Correlation Between VanEck Short and VanEck CEF
Can any of the company-specific risk be diversified away by investing in both VanEck Short and VanEck CEF at the same time? Although using a correlation coefficient on its own may not help to predict future stock returns, this module helps to understand the diversifiable risk of combining VanEck Short and VanEck CEF into the same portfolio, which is an essential part of the fundamental portfolio management process.
By analyzing existing cross correlation between VanEck Short Muni and VanEck CEF Municipal, you can compare the effects of market volatilities on VanEck Short and VanEck CEF and check how they will diversify away market risk if combined in the same portfolio for a given time horizon. You can also utilize pair trading strategies of matching a long position in VanEck Short with a short position of VanEck CEF. Check out your portfolio center. Please also check ongoing floating volatility patterns of VanEck Short and VanEck CEF.
Diversification Opportunities for VanEck Short and VanEck CEF
0.76 | Correlation Coefficient |
Poor diversification
The 3 months correlation between VanEck and VanEck is 0.76. Overlapping area represents the amount of risk that can be diversified away by holding VanEck Short Muni and VanEck CEF Municipal in the same portfolio, assuming nothing else is changed. The correlation between historical prices or returns on VanEck CEF Municipal and VanEck Short is a relative statistical measure of the degree to which these equity instruments tend to move together. The correlation coefficient measures the extent to which returns on VanEck Short Muni are associated (or correlated) with VanEck CEF. Values of the correlation coefficient range from -1 to +1, where. The correlation of zero (0) is possible when the price movement of VanEck CEF Municipal has no effect on the direction of VanEck Short i.e., VanEck Short and VanEck CEF go up and down completely randomly.

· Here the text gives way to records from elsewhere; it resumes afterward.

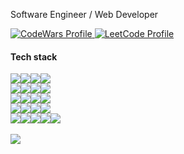 <article>
    <section>
        <p>Software Engineer / Web Developer</p>
        <a href="https://www.codewars.com/users/FrostFree">
            <img title="CodeWars Profile"
                 src="https://www.codewars.com/users/FrostFree/badges/small"/>
        </a>
        <a href="https://leetcode.com/Fr0stFree/">
            <img title="LeetCode Profile"
                 src="https://img.shields.io/badge/dynamic/json?style=social&labelColor=black&color=%23ffa116&label=LeetCode&query=solved&url=https%3A%2F%2Fleetcode-badge.vercel.app%2Fapi%2Fusers%2FFr0stFree&logo=leetcode&logoColor=yellow"/>
        </a>
    </section>
    <section>
        <h4>Tech stack</h4>
        <div style="display: flex">
            <a href="https://www.python.org/">
                <img src="https://img.shields.io/badge/python-3670A0?style=for-the-badge&logo=python&logoColor=ffdd54"/>
            </a>
            <a href="https://www.gnu.org/software/bash/manual/bash.html">
                <img src="https://img.shields.io/badge/shell_script-%23121011.svg?style=for-the-badge&logo=gnu-bash&logoColor=white"/>
            </a>
            <a href="https://developer.mozilla.org/en-US/docs/Web/JavaScript">
                <img src="https://img.shields.io/badge/javascript-%23323330.svg?style=for-the-badge&logo=javascript&logoColor=%23F7DF1E"/>
            </a>
            <a href="https://www.typescriptlang.org/">
                <img src="https://img.shields.io/badge/typescript-%23007ACC.svg?style=for-the-badge&logo=typescript&logoColor=white"/>
            </a>
        </div>
        <div style="display: flex">
            <a href="https://fastapi.tiangolo.com/">
                <img src="https://img.shields.io/badge/FastAPI-005571?style=for-the-badge&logo=fastapi"/>
            </a>
            <a href="https://www.djangoproject.com/">
                <img src="https://img.shields.io/badge/Django-092E20?style=for-the-badge&logo=django&logoColor=green"/>
            </a>
            <a href="https://react.dev/">
                <img src="https://img.shields.io/badge/react-%2320232a.svg?style=for-the-badge&logo=react&logoColor=%2361DAFB"/>
            </a>
            <a href="https://nodejs.org/en">
                <img src="https://img.shields.io/badge/node.js-6DA55F?style=for-the-badge&logo=node.js&logoColor=white"/>
            </a>
        </div>
        <div style="display: flex">
            <a href="https://www.postgresql.org/">
                <img src="https://img.shields.io/badge/postgres-%23316192.svg?style=for-the-badge&logo=postgresql&logoColor=white"/>
            </a>
            <a href="https://www.mongodb.com/">
                <img src="https://img.shields.io/badge/MongoDB-%234ea94b.svg?style=for-the-badge&logo=mongodb&logoColor=white"/>
            </a>
            <a href="https://redis.io/">
                <img src="https://img.shields.io/badge/redis-%23DD0031.svg?style=for-the-badge&logo=redis&logoColor=white"/>
            </a>
            <a href="https://www.elastic.co/elasticsearch/">
                <img src="https://img.shields.io/badge/-ElasticSearch-005571?style=for-the-badge&logo=elasticsearch"/>
            </a>
        </div>
        <div style="display: flex">
            <a href="https://www.rabbitmq.com/">
                <img src="https://img.shields.io/badge/Rabbitmq-FF6600?style=for-the-badge&logo=rabbitmq&logoColor=white"/>
            </a>
            <a href="https://kafka.apache.org/">
                <img src="https://img.shields.io/badge/Apache%20Kafka-000?style=for-the-badge&logo=apachekafka"/>
            </a>
            <a href="https://docs.celeryq.dev/en/stable/">
                <img src="https://img.shields.io/badge/celery-%23a9cc54.svg?style=for-the-badge&logo=celery&logoColor=ddf4a4"/>
            </a>
            <a href="https://www.nginx.com/">
                <img src="https://img.shields.io/badge/nginx-%23009639.svg?style=for-the-badge&logo=nginx&logoColor=white"/>
            </a>
        </div>
        <div style="display: flex">
            <a href="https://www.docker.com/">
                <img src="https://img.shields.io/badge/docker-%230db7ed.svg?style=for-the-badge&logo=docker&logoColor=white"/>
            </a>
            <a href="">
                <img src="https://img.shields.io/badge/kubernetes-%23326ce5.svg?style=for-the-badge&logo=kubernetes&logoColor=white"/>
            </a>
            <a href="">
                <img src="https://img.shields.io/badge/jenkins-%232C5263.svg?style=for-the-badge&logo=jenkins&logoColor=white"/>
            </a>
             <a href="">
                <img src="https://img.shields.io/badge/ansible-%231A1918.svg?style=for-the-badge&logo=ansible&logoColor=white" />
            </a> 
            <a href="https://cloud.yandex.com/en-ru">
                <img src="https://img.shields.io/badge/Yandex.Cloud-FC3F1D?&style=for-the-badge&logoColor=white&logo=googlecloud"/>
            </a>
        </div>
    </section>
    <br>
    <img src="https://github-readme-stats.vercel.app/api/top-langs/?username=fr0stfree&theme=blue-green"/>
</article>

Pair Corralation between VanEck Short and VanEck CEF
Considering the 90-day investment horizon VanEck Short is expected to generate 2.14 times less return on investment than VanEck CEF. But when comparing it to its historical volatility, VanEck Short Muni is 4.34 times less risky than VanEck CEF. It trades about 0.06 of its potential returns per unit of risk. VanEck CEF Municipal is currently generating about 0.03 of returns per unit of risk over similar time horizon. If you would invest 2,230 in VanEck CEF Municipal on August 29, 2024 and sell it today you would earn a total of 18.00 from holding VanEck CEF Municipal or generate 0.81% return on investment over 90 days.
Time Period | 3 Months [change] |
Direction | Moves Together |
Strength | Significant |
Accuracy | 100.0% |
Values | Daily Returns |
VanEck Short Muni vs. VanEck CEF Municipal
Performance |
Timeline |
VanEck Short Muni |
VanEck CEF Municipal |
VanEck Short and VanEck CEF Volatility Contrast
Predicted Return Density |
Returns |
Pair Trading with VanEck Short and VanEck CEF
The main advantage of trading using opposite VanEck Short and VanEck CEF positions is that it hedges away some unsystematic risk. Because of two separate transactions, even if VanEck Short position performs unexpectedly, VanEck CEF can make up some of the losses. Pair trading also minimizes risk from directional movements in the market. For example, if an entire industry or sector drops because of unexpected headlines, the short position in VanEck CEF will offset losses from the drop in VanEck CEF's long position.VanEck Short vs. SSGA Active Trust | VanEck Short vs. SPDR Nuveen Municipal | VanEck Short vs. Xtrackers California Municipal | VanEck Short vs. iShares Short Maturity |
VanEck CEF vs. VanEck Long Muni | VanEck CEF vs. VanEck Short High | VanEck CEF vs. SPDR Nuveen Bloomberg | VanEck CEF vs. VanEck High Yield |
Check out your portfolio center.Note that this page's information should be used as a complementary analysis to find the right mix of equity instruments to add to your existing portfolios or create a brand new portfolio. You can also try the Watchlist Optimization module to optimize watchlists to build efficient portfolios or rebalance existing positions based on the mean-variance optimization algorithm.